What is explainable AI (xAI) and why has it become critical to your business?

What is Explainable AI (XAI) and why has it become critical to your business

 

 

Is xAI the solution to the “black box” in machine learning?

 

 

 

We are in the middle of a revolution: airBnb has revolutionized the way we look for accommodation on our holidays; Uber has transformed the way we move around within cities; Amazon, the way we shop; and Netflix has transformed the way we watch TV.

 

 

Artificial intelligence algorithms are fed with metadata (in the case of Netflix: the genre, category of the series/movies, actors, crew, release date) and also by data associated with the behaviour of the users (playback time, searches they have made, rating of the content, device they have used, time they have watched that content…).
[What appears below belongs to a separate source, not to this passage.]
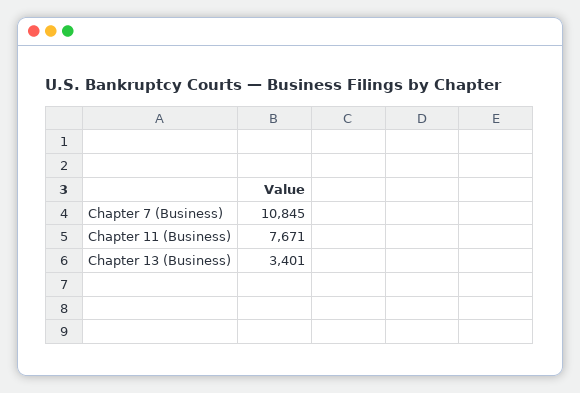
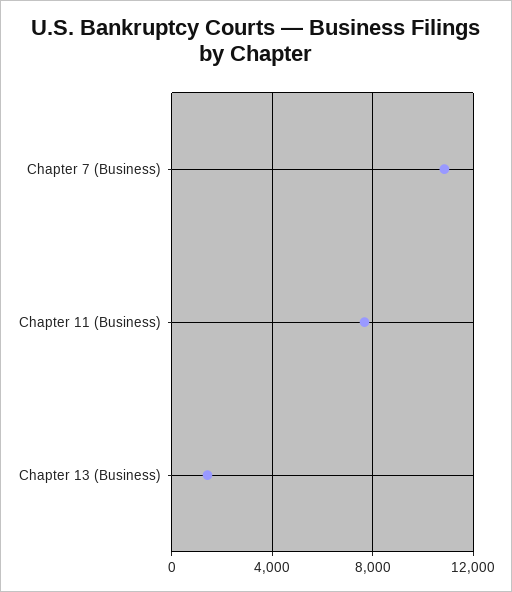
Chapter 13 (Business): 3401 -> 1500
With all this information, they are able to detect similar viewing patterns, showing certain content to specific user profiles.

 

 

Artificial intelligence algorithms 

 

 

Although nobody knows 100% how Netflix recommendation algorithm works, on their page they offer a fairly detailed description of the system they use. However, they do not give what their “secret formula” is.

 

 

AI algorithms are usually like “black boxes”. We know little or nothing about their inner workings and this makes us often unable to explain their operation. And although it may not matter how these algorithms are able to offer us valuable content. Other algorithms do have a more direct influence on our daily lives.

 

 

AI brings great benefits both to companies and to the final consumer, as long as we understand how the decision making process is carried out.

 

 

Difficulties of traditional models with automatic learning

 

 

As a general rule, we can say automatic learning models (i.e. AI algorithms that learn by example), will improve their performance with respect to traditional models. They are much more agile in detecting complex non-linear patterns and interactions.

 

 

Traditional ai techniques will rely on human programmers to analyze how variables interact and, as a result, make decisions that provide a concrete result.

 

 

When designing an algorithm that follows a traditional model, anyone can include their own biases in the algorithm.

 

 

In the case of applying modern automatic learning models, predictions and decisions are faster and need little human intervention. However, this does not mean that this type of learning model is free of challenges. A model is trained with a data set. In some cases, this data may not represent the population for which it is designed.

 

 

When we understand and analyze a data set, we can see the behavior of different population typologies, thus we can detect niches and biases.

 

 

To which sectors can explainable AI (xAI) be applied?

 

 

One of the sectors that obtains the greatest benefit from explainable AI is the financial sector. Let’s imagine the process of granting a loan, the algorithm will be in charge of analyzing the applicant’s repayment capacity in a totally impartial and transparent way.

 

 

For this reason, it is essential to have a company that knows how to deal with bias, otherwise we would be generating an algorithm that would show undesirable results according to different discrimination parameters.

 

 

What is explainable AI and what is it used for in the banking sector?

 

 

That an automated intelligence is explainable means that it understands how and why the algorithm makes decisions and/or makes predictions. It also has the ability to justify the results it produces being global or local.

 

 

Global explanations will be in charge of describing the behaviour of the algorithm in general. In the case of bank loans it would serve to show a high rate in cases of people who are going to have difficulties in assuming that new debt.

 

 

 On the other hand, local explanations will describe the behaviour of the algorithm in specific cases.

 

 

With explainable artificial intelligence we have to be able to explain what decisions the algorithms make, knowing also that they are made in an impartial way.

 

 

Counterfactual predictive models for xAI

 

 

When counterfactual predictive models are applied, we will be able to explain in the banking sector why the model rejects a customer’s loan application.  We explain in a simple way how it works:

 

 

  • We create a “twin” with the customer’s profile including: age, transaction patterns, etc. Then we make small variations of the values that define these variables (such as making estimates that decrease the proportion of income and expenses).
  • In order to approve the loan based on one of those alterations, we then subject that “twin” to these variations repeatedly.

 

 

The data obtained during this process will allow us to identify the variables that justify the model decision.

 

 

On the other hand, the creation of these “twins” allows us to offer advice to the user to improve his financial health making it easier for him to obtain a loan in the future.

 

 

Bank advisory services: how does an AI help?

 

 

As we have already seen, AI algorithms carry out predictions of a client’s income and expenses. We can use the algorithm to recommend products that best fit a customer’s profile and needs. We can even use the algorithm to give advice to increase a customer’s financial solvency.

 

 

Let’s look at Netflix for example. In the case of recommending a bad movie, you will lose two hours of your time. However, when we talk about financial products, the risk is much higher. A mortgage can last up to 35 years.

 

 

Does explainable artificial intelligence (XAI) open black boxes?

 

 

Without a doubt, there are countless applications for the XAI:

 

 

  • Improving the standard of living through sustainable investments.
  • Planning opportunities for financial institutions and ngos
  • Among many others.

 

 

In short, X.AI is not only a useful tool for opening the black box of an AI algorithm, but it offers an unparalleled opportunity to increase transparency and fairness.